**TASK DIRECTIONS**: Nothing should be left out. Transcribe the entries exactly as written.

**EXTRACTED INFORMATION**:
********
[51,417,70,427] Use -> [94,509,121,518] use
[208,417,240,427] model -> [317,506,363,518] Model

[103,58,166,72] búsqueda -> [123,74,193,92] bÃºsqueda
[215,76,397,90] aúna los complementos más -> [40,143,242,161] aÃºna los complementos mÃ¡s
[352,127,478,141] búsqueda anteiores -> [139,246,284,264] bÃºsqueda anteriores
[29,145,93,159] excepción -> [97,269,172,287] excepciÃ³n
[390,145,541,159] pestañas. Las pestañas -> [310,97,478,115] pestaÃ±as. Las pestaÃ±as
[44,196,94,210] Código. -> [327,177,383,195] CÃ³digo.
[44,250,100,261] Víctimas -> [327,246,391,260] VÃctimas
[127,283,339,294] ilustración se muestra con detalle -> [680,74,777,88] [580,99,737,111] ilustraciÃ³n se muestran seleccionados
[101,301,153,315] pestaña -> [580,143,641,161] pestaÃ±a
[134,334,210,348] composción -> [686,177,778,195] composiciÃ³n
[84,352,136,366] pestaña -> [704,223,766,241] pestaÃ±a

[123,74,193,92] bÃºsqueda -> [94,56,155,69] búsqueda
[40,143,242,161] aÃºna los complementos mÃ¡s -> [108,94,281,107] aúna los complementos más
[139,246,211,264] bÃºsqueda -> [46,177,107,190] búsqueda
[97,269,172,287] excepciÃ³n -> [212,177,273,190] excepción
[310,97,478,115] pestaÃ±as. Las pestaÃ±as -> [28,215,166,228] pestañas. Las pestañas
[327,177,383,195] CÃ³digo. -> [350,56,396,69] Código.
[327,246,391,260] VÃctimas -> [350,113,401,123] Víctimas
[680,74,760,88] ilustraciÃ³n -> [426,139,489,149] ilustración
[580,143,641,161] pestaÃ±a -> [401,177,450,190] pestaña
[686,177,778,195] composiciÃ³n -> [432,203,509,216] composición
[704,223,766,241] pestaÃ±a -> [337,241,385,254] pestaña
********
**WRITTEN RESPONSE**:
[51,417,70,427] Use -> [94,509,121,518] use
[208,417,240,427] model -> [317,506,363,518] Model

[103,58,166,72] búsqueda -> [123,74,193,92] bÃºsqueda
[215,76,397,90] aúna los complementos más -> [40,143,242,161] aÃºna los complementos mÃ¡s
[352,127,478,141] búsqueda anteiores -> [139,246,284,264] bÃºsqueda anteriores
[29,145,93,159] excepción -> [97,269,172,287] excepciÃ³n
[390,145,541,159] pestañas. Las pestañas -> [310,97,478,115] pestaÃ±as. Las pestaÃ±as
[44,196,94,210] Código. -> [327,177,383,195] CÃ³digo.
[44,250,100,261] Víctimas -> [327,246,391,260] VÃctimas
[127,283,339,294] ilustración se muestra con detalle -> [680,74,777,88] [580,99,737,111] ilustraciÃ³n se muestran seleccionados
[101,301,153,315] pestaña -> [580,143,641,161] pestaÃ±a
[134,334,210,348] composción -> [686,177,778,195] composiciÃ³n
[84,352,136,366] pestaña -> [704,223,766,241] pestaÃ±a

[123,74,193,92] bÃºsqueda -> [94,56,155,69] búsqueda
[40,143,242,161] aÃºna los complementos mÃ¡s -> [108,94,281,107] aúna los complementos más
[139,246,211,264] bÃºsqueda -> [46,177,107,190] búsqueda
[97,269,172,287] excepciÃ³n -> [212,177,273,190] excepción
[310,97,478,115] pestaÃ±as. Las pestaÃ±as -> [28,215,166,228] pestañas. Las pestañas
[327,177,383,195] CÃ³digo. -> [350,56,396,69] Código.
[327,246,391,260] VÃctimas -> [350,113,401,123] Víctimas
[680,74,760,88] ilustraciÃ³n -> [426,139,489,149] ilustración
[580,143,641,161] pestaÃ±a -> [401,177,450,190] pestaña
[686,177,778,195] composiciÃ³n -> [432,203,509,216] composición
[704,223,766,241] pestaÃ±a -> [337,241,385,254] pestaña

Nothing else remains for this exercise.